> **THE TASK**
Provide the number of lines in the material containing the word "Visor", with nothing added.

────────────────

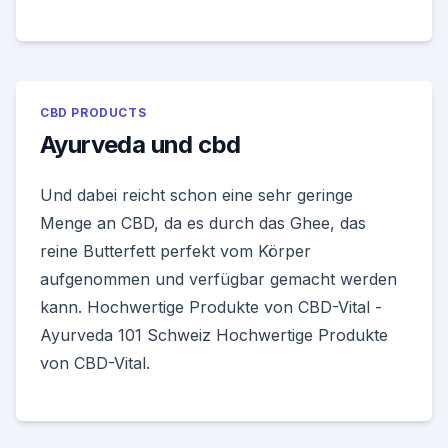
CBD PRODUCTS
Ayurveda und cbd
Und dabei reicht schon eine sehr geringe
Menge an CBD, da es durch das Ghee, das
reine Butterfett perfekt vom Körper
aufgenommen und verfügbar gemacht werden
kann. Hochwertige Produkte von CBD-Vital -
Ayurveda 101 Schweiz Hochwertige Produkte
von CBD-Vital.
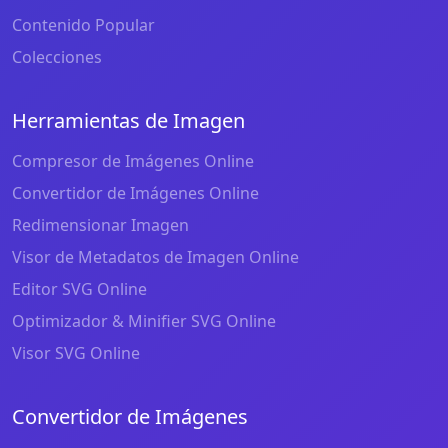
Contenido Popular
Colecciones
Herramientas de Imagen
Compresor de Imágenes Online
Convertidor de Imágenes Online
Redimensionar Imagen
Visor de Metadatos de Imagen Online
Editor SVG Online
Optimizador & Minifier SVG Online
Visor SVG Online
Convertidor de Imágenes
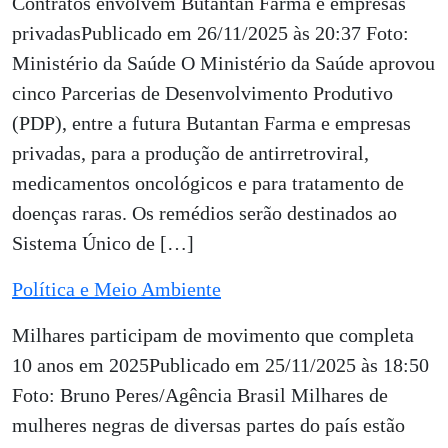
Contratos envolvem Butantan Farma e empresas
privadasPublicado em 26/11/2025 às 20:37 Foto:
Ministério da Saúde O Ministério da Saúde aprovou
cinco Parcerias de Desenvolvimento Produtivo
(PDP), entre a futura Butantan Farma e empresas
privadas, para a produção de antirretroviral,
medicamentos oncológicos e para tratamento de
doenças raras. Os remédios serão destinados ao
Sistema Único de […]
Política e Meio Ambiente
Milhares participam de movimento que completa
10 anos em 2025Publicado em 25/11/2025 às 18:50
Foto: Bruno Peres/Agência Brasil Milhares de
mulheres negras de diversas partes do país estão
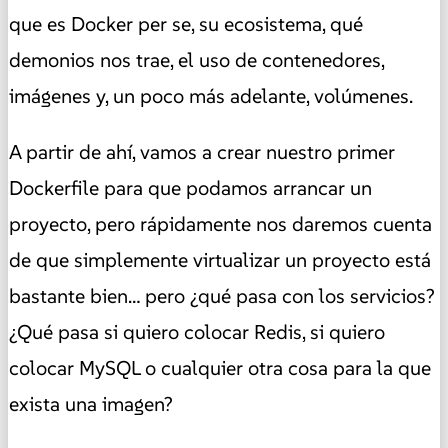
que es Docker per se, su ecosistema, qué
demonios nos trae, el uso de contenedores,
imágenes y, un poco más adelante, volúmenes.
A partir de ahí, vamos a crear nuestro primer
Dockerfile para que podamos arrancar un
proyecto, pero rápidamente nos daremos cuenta
de que simplemente virtualizar un proyecto está
bastante bien… pero ¿qué pasa con los servicios?
¿Qué pasa si quiero colocar Redis, si quiero
colocar MySQL o cualquier otra cosa para la que
exista una imagen?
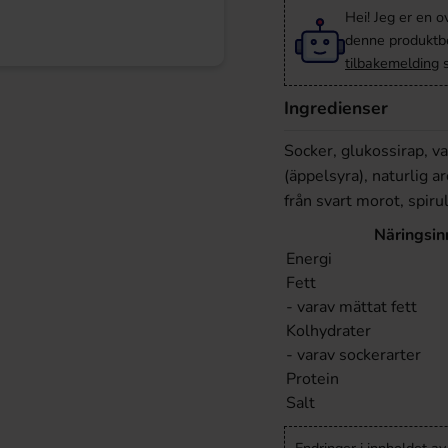
Hei! Jeg er en o
denne produktbes
tilbakemelding
s
Ingredienser
Socker, glukossirap, v
(äppelsyra), naturlig ar
från svart morot, spir
Näringsin
Energi
Fett
- varav mättat fett
Kolhydrater
- varav sockerarter
Protein
Salt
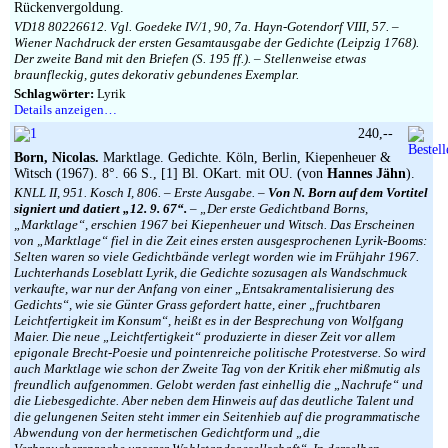
Rückenvergoldung.
VD18 80226612. Vgl. Goedeke IV/1, 90, 7a. Hayn-Gotendorf VIII, 57. –
Wiener Nachdruck der ersten Gesamtausgabe der Gedichte (Leipzig 1768).
Der zweite Band mit den Briefen (S. 195 ff.). – Stellenweise etwas
braunfleckig, gutes dekorativ gebundenes Exemplar.
Schlagwörter:
Lyrik
Details anzeigen…
240,--
Born, Nicolas.
Marktlage. Gedichte. Köln, Berlin, Kiepenheuer &
Witsch (1967). 8°. 66 S., [1] Bl. OKart. mit OU. (von
Hannes Jähn
).
KNLL II, 951. Kosch I, 806. – Erste Ausgabe. –
Von N. Born auf dem Vortitel
signiert und datiert „12. 9. 67“.
– „Der erste Gedichtband Borns,
„Marktlage“, erschien 1967 bei Kiepenheuer und Witsch. Das Erscheinen
von „Marktlage“ fiel in die Zeit eines ersten ausgesprochenen Lyrik-Booms:
Selten waren so viele Gedichtbände verlegt worden wie im Frühjahr 1967.
Luchterhands Loseblatt Lyrik, die Gedichte sozusagen als Wandschmuck
verkaufte, war nur der Anfang von einer „Entsakramentalisierung des
Gedichts“, wie sie Günter Grass gefordert hatte, einer „fruchtbaren
Leichtfertigkeit im Konsum“, heißt es in der Besprechung von Wolfgang
Maier. Die neue „Leichtfertigkeit“ produzierte in dieser Zeit vor allem
epigonale Brecht-Poesie und pointenreiche politische Protestverse. So wird
auch Marktlage wie schon der Zweite Tag von der Kritik eher mißmutig als
freundlich aufgenommen. Gelobt werden fast einhellig die „Nachrufe“ und
die Liebesgedichte. Aber neben dem Hinweis auf das deutliche Talent und
die gelungenen Seiten steht immer ein Seitenhieb auf die programmatische
Abwendung von der hermetischen Gedichtform und „die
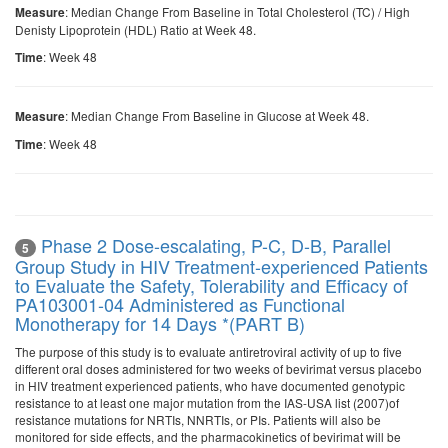
: Median Change From Baseline in Total Cholesterol (TC) / High
Measure
Denisty Lipoprotein (HDL) Ratio at Week 48.
: Week 48
Time
: Median Change From Baseline in Glucose at Week 48.
Measure
: Week 48
Time
Phase 2 Dose-escalating, P-C, D-B, Parallel
5
Group Study in HIV Treatment-experienced Patients
to Evaluate the Safety, Tolerability and Efficacy of
PA103001-04 Administered as Functional
Monotherapy for 14 Days *(PART B)
The purpose of this study is to evaluate antiretroviral activity of up to five
different oral doses administered for two weeks of bevirimat versus placebo
in HIV treatment experienced patients, who have documented genotypic
resistance to at least one major mutation from the IAS-USA list (2007)of
resistance mutations for NRTIs, NNRTIs, or PIs. Patients will also be
monitored for side effects, and the pharmacokinetics of bevirimat will be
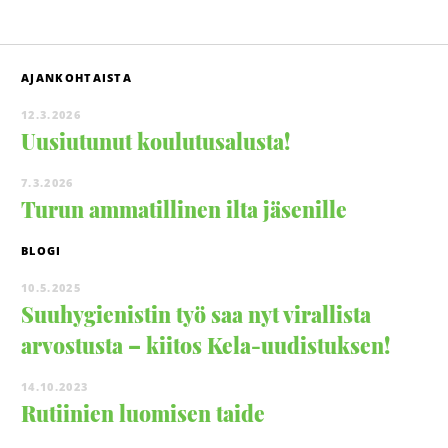
AJANKOHTAISTA
12.3.2026
Uusiutunut koulutusalusta!
7.3.2026
Turun ammatillinen ilta jäsenille
BLOGI
10.5.2025
Suuhygienistin työ saa nyt virallista
arvostusta – kiitos Kela-uudistuksen!
14.10.2023
Rutiinien luomisen taide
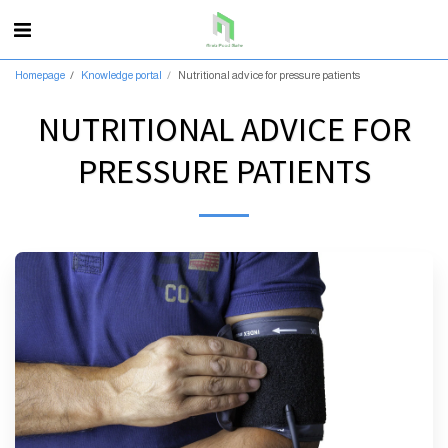
Homepage
Knowledge portal
Nutritional advice for pressure patients
NUTRITIONAL ADVICE FOR
PRESSURE PATIENTS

────────────────

> **COMPLETED TASK**
2